Wolfe asked of the possibility to pay the money to acquire the insurance instead of sending it to the state and waiting on that. “I’ve had a line sticking out of the ground for the last three months,” Wolfe said. “It’s uncalled for. I need hooked to Paris water.”
This problem is going to impact the sewer plant. Years down the road, the quality of the water could be very different, meaning all of the arsenic could be gone. If Wolfe was to proceed and pay the amount to get the insurance, there’s no guarantee that the city will be reimbursed. “You don’t have to wait until you hear from the state to do it,” Johnson said. “You’re just doing it at your own risk. The way I’m saying it, I’m just trying to make it hurt less.”
Commissioner Bryan Haddix questioned that if the work isn’t done and the line burst due to the coming winter what would happen? “How many thousands of gallons of water will it pump before someone shuts it off?” Haddix said. “Let’s hope they can shut it off at the intersections,” Wolfe answered.
Wolfe brought up that this was one of the scenarios that is making him lean towards paying for the insurance on his own, from the city’s water fund. “I would hope that if I go ahead and pay this out of my own funds we can get this job done,” Wolfe said.
Haddix mentioned possibly writing a letter to the contractor about the contract prince change. “Tell him this has to be done in thirty days,” Haddix said. Johnson stated that even if they approve the price change, they’re still a long way out from proceeding due to waiting on the railroad.
“We’re pretty far away from getting started even if you approve it tonight,” Johnson said.
The contractor can not proceed with putting a line under the railroad until they have the licensing agreement in hand and he has his flagger’s order. “There’s some steps. I just want to make sure everyone’s expectation isn’t that tomorrow the railroad is going to proceed,” Johnson said.
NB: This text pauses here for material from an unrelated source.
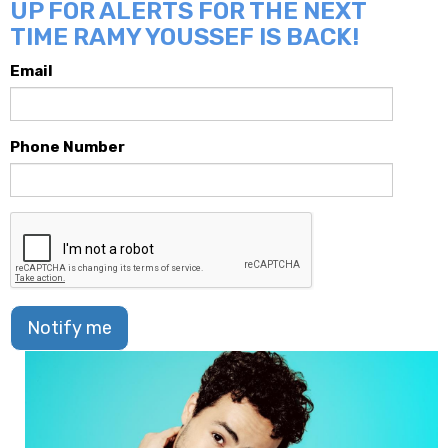
UP FOR ALERTS FOR THE NEXT
TIME RAMY YOUSSEF IS BACK!
Email
Phone Number
Notify me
The project is now in the railroad’s hands. With freezing weather coming, this isn’t something that can wait much longer. “Every citizen in this community has drove and seen that pipe sticking up out of the ground and they wonder why they don’t have good water,” Commissioner Haddix said. “It’s been sticking up that way for three months. It’s time that someone gets on the ball and gets something done.”
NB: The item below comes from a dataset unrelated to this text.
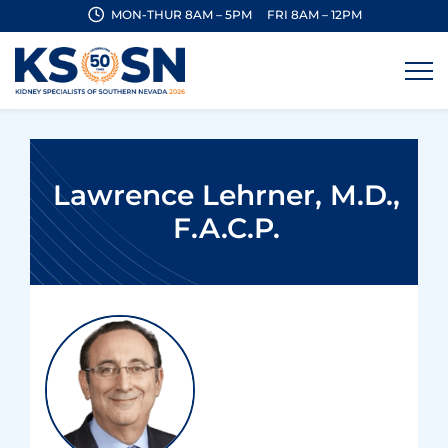
MON-THUR 8AM – 5PM
FRI 8AM – 12PM
Lawrence Lehrner, M.D.,
F.A.C.P.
Johnson made the statement that the project should’ve waited until they had the license agreement in hand from the railroad. “I agree,” Mayor Owen said. “We’ve been waiting for months.”
Wolfe brought up that he still believes that he should send in money from the water department funds to acquire the necessary documents.
“It’s five percent, which you’ve already invested. If you don’t get under that railroad, that eight hundred and forty thousand is going to be worthless,” Johnson said.
The council approved paying the $40,000.